» **What to work on**: Please print, exactly, only the lines in the entries below from the line that has "wire d1, d2, d3, d4, d5, d6, d7;" through the line that has "0) (unit 1)". Pictures don't go in.

□ □ □ □

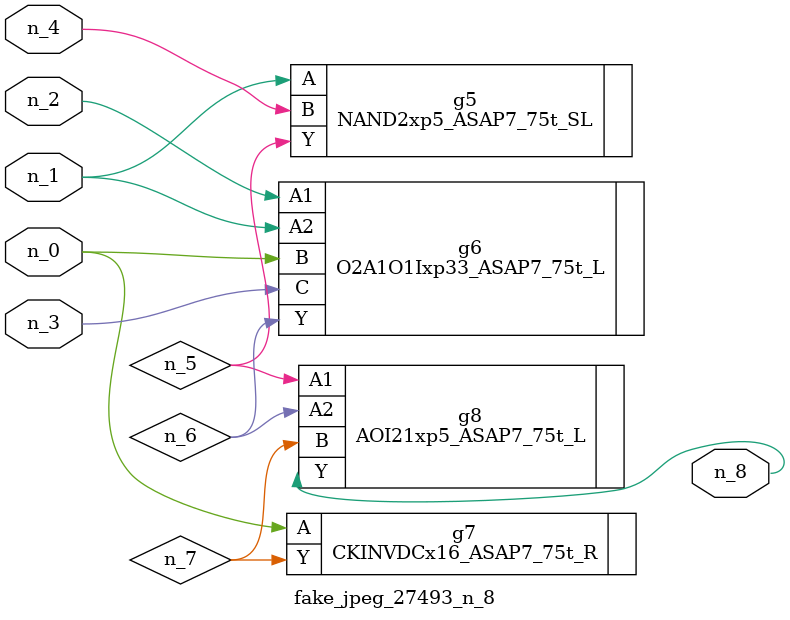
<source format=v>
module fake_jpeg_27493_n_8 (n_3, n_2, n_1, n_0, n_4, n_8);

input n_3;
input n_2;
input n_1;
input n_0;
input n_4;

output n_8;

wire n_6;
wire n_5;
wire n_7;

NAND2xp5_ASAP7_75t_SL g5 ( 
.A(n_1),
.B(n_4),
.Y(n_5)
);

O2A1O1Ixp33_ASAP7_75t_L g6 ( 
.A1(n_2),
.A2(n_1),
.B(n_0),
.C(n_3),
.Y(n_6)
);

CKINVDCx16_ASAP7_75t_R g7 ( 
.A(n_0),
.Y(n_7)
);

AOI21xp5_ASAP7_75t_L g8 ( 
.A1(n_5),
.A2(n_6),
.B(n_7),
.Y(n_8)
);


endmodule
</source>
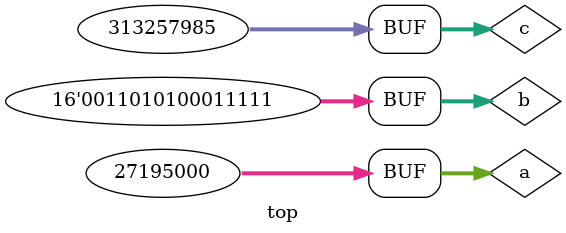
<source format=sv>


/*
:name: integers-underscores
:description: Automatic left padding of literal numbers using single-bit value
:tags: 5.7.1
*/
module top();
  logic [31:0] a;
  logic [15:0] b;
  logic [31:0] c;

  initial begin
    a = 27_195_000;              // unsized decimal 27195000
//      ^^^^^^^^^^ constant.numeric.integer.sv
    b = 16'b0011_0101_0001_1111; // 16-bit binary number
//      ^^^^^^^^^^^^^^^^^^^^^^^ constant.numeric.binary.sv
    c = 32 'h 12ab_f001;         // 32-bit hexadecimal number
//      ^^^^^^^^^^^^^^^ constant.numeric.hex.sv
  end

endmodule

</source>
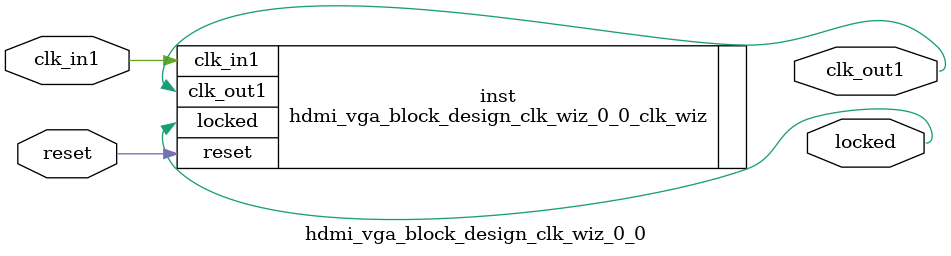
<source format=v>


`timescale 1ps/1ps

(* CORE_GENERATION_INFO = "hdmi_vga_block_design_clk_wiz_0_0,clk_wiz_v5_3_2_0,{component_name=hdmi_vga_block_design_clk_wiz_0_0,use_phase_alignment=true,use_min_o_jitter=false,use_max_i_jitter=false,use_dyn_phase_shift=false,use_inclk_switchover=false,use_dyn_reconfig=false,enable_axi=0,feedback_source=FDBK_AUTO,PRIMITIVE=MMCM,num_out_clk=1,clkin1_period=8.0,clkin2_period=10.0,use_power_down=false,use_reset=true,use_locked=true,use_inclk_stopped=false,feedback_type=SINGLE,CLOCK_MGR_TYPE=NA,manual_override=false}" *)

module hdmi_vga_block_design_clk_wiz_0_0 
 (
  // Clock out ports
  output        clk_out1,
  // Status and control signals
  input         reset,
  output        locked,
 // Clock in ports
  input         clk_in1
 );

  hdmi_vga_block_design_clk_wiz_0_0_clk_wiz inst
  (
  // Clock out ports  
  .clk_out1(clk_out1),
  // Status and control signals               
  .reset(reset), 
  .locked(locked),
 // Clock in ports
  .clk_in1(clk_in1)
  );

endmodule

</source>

□ □ □ □

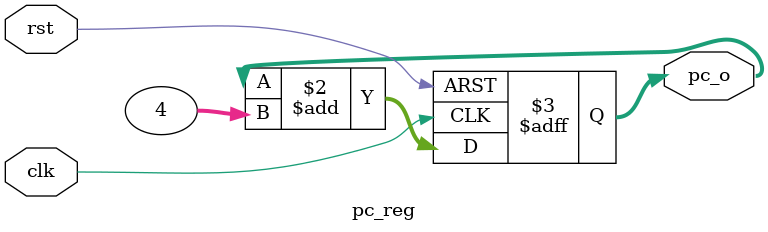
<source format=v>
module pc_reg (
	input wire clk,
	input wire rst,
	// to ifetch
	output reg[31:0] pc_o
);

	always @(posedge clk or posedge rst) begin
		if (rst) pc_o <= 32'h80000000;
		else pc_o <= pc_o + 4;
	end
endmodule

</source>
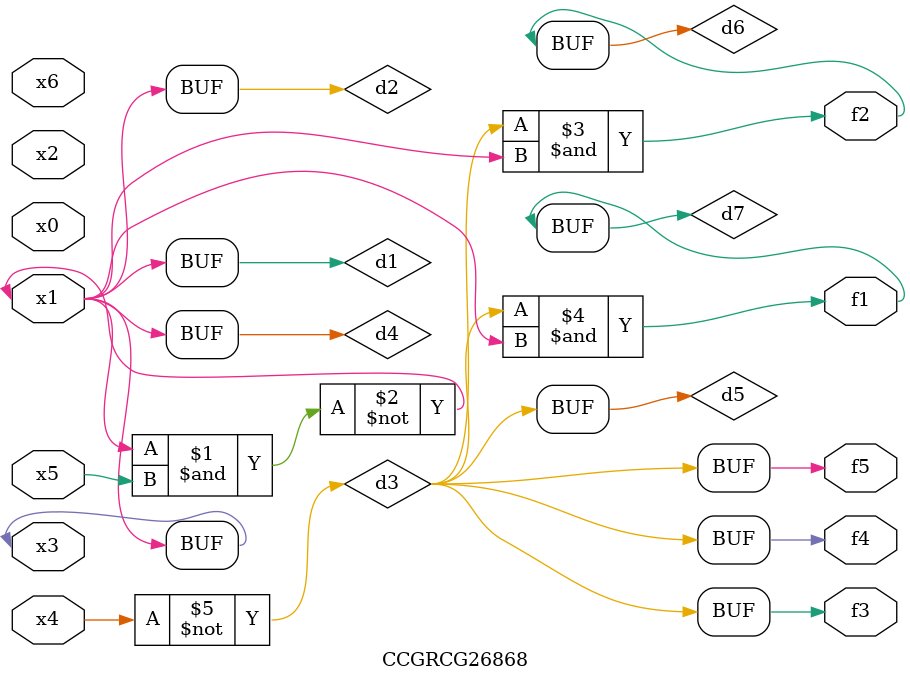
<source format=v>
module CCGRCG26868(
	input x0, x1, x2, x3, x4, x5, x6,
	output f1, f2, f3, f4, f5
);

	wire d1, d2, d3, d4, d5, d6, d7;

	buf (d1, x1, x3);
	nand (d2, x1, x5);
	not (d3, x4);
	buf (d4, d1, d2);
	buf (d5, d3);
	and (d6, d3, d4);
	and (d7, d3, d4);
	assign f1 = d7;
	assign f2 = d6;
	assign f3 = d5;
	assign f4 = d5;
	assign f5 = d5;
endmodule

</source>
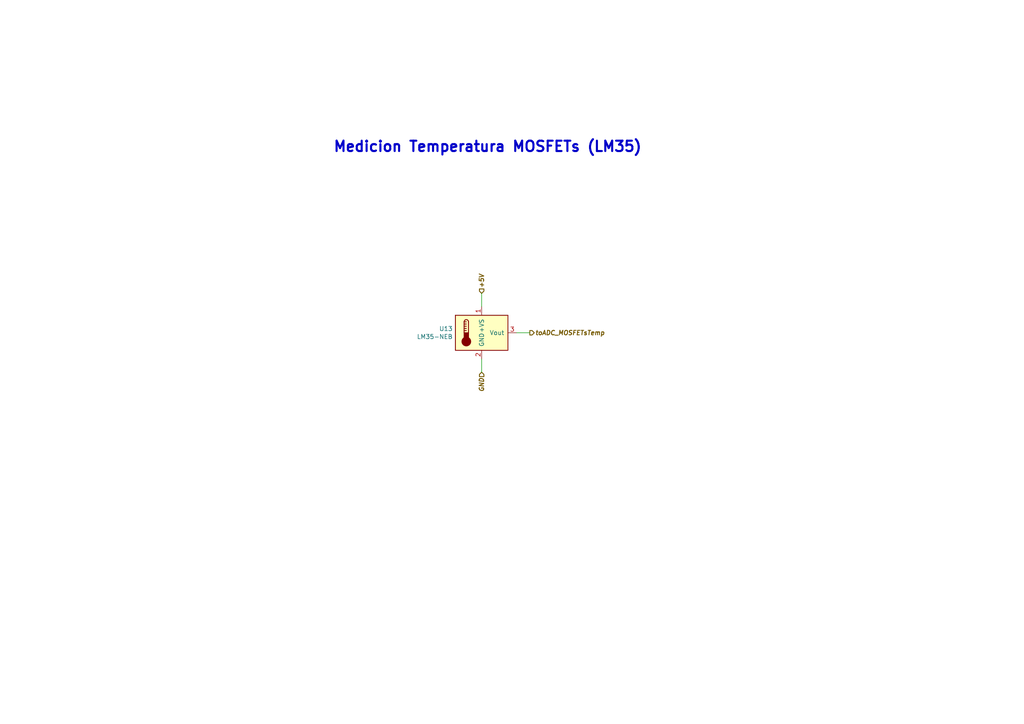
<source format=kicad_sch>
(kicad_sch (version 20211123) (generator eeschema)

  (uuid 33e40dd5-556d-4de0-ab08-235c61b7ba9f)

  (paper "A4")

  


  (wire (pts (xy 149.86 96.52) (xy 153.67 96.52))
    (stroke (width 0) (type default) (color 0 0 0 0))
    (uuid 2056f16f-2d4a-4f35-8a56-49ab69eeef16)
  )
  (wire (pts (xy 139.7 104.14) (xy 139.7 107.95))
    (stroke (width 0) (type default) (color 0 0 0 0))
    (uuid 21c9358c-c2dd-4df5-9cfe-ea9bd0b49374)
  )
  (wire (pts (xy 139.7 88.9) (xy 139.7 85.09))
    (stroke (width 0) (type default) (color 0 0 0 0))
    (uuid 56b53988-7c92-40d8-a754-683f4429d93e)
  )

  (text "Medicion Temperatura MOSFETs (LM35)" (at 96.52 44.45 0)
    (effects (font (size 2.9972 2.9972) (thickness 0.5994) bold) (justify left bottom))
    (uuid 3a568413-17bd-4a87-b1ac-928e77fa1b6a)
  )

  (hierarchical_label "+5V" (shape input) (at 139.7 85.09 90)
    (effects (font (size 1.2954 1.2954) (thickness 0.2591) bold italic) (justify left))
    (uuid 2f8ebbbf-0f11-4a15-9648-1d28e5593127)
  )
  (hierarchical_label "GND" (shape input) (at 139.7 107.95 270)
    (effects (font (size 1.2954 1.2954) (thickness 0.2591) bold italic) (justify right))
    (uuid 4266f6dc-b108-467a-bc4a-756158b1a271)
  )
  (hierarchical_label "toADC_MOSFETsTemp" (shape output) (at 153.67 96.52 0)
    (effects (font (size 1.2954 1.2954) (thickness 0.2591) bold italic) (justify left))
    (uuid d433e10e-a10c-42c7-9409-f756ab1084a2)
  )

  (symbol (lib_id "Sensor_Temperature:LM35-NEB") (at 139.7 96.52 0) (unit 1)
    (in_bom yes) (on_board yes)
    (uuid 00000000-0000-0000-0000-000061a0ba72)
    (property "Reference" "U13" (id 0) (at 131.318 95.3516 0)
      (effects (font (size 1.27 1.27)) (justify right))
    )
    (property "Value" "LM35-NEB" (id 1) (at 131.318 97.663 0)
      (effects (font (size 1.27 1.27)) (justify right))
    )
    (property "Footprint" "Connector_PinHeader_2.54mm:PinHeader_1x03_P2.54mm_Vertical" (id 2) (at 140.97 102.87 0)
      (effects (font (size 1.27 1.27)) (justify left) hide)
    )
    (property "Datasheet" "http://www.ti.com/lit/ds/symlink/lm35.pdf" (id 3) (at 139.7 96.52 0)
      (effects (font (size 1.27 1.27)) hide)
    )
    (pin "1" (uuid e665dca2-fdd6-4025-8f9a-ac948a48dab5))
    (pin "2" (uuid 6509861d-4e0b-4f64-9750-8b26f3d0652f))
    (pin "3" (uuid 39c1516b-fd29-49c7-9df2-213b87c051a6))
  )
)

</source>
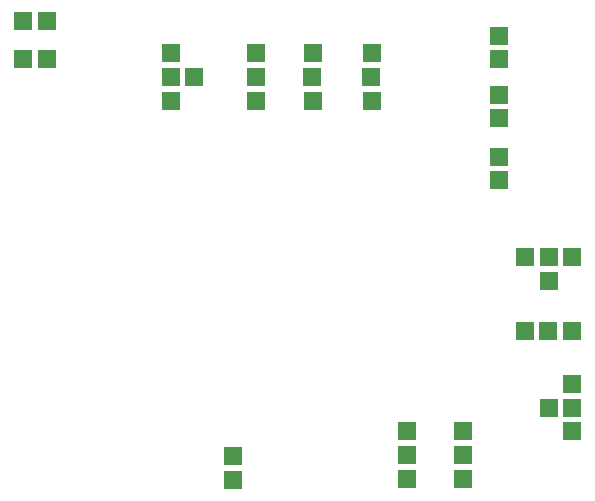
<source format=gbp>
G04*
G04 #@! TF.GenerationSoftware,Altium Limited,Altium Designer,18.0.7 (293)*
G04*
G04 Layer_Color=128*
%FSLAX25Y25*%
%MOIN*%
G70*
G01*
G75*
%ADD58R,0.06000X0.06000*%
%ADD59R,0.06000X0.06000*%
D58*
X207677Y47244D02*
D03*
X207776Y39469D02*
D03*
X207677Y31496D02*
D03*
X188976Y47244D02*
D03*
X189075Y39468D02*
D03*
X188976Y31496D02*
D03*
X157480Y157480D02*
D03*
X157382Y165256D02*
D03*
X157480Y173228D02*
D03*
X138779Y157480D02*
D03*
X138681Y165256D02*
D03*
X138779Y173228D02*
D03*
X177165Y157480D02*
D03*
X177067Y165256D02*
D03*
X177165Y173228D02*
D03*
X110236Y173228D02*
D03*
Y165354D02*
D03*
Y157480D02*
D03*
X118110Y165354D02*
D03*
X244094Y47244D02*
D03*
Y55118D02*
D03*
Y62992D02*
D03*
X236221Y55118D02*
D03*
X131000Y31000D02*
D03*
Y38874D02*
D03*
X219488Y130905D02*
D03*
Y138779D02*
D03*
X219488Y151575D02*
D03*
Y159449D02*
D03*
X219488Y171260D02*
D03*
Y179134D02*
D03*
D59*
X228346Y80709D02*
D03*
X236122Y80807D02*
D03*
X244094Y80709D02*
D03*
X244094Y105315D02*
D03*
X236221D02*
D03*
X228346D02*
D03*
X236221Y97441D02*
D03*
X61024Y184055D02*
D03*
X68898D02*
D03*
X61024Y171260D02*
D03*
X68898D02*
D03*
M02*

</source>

□ □ □ □

» **Response to this task**:
	wire d1, d2, d3, d4, d5, d6, d7;

	buf (d1, x1, x3);
	nand (d2, x1, x5);
	not (d3, x4);
	buf (d4, d1, d2);
	buf (d5, d3);
	and (d6, d3, d4);
	and (d7, d3, d4);
	assign f1 = d7;
	assign f2 = d6;
	assign f3 = d5;
	assign f4 = d5;
	assign f5 = d5;
endmodule

</source>
<source format=kicad_sch>
(kicad_sch (version 20211123) (generator eeschema)

  (uuid 33e40dd5-556d-4de0-ab08-235c61b7ba9f)

  (paper "A4")

  


  (wire (pts (xy 149.86 96.52) (xy 153.67 96.52))
    (stroke (width 0) (type default) (color 0 0 0 0))
    (uuid 2056f16f-2d4a-4f35-8a56-49ab69eeef16)
  )
  (wire (pts (xy 139.7 104.14) (xy 139.7 107.95))
    (stroke (width 0) (type default) (color 0 0 0 0))
    (uuid 21c9358c-c2dd-4df5-9cfe-ea9bd0b49374)
  )
  (wire (pts (xy 139.7 88.9) (xy 139.7 85.09))
    (stroke (width 0) (type default) (color 0 0 0 0))
    (uuid 56b53988-7c92-40d8-a754-683f4429d93e)
  )

  (text "Medicion Temperatura MOSFETs (LM35)" (at 96.52 44.45 0)
    (effects (font (size 2.9972 2.9972) (thickness 0.5994) bold) (justify left bottom))
    (uuid 3a568413-17bd-4a87-b1ac-928e77fa1b6a)
  )

  (hierarchical_label "+5V" (shape input) (at 139.7 85.09 90)
    (effects (font (size 1.2954 1.2954) (thickness 0.2591) bold italic) (justify left))
    (uuid 2f8ebbbf-0f11-4a15-9648-1d28e5593127)
  )
  (hierarchical_label "GND" (shape input) (at 139.7 107.95 270)
    (effects (font (size 1.2954 1.2954) (thickness 0.2591) bold italic) (justify right))
    (uuid 4266f6dc-b108-467a-bc4a-756158b1a271)
  )
  (hierarchical_label "toADC_MOSFETsTemp" (shape output) (at 153.67 96.52 0)
    (effects (font (size 1.2954 1.2954) (thickness 0.2591) bold italic) (justify left))
    (uuid d433e10e-a10c-42c7-9409-f756ab1084a2)
  )

  (symbol (lib_id "Sensor_Temperature:LM35-NEB") (at 139.7 96.52 0) (unit 1)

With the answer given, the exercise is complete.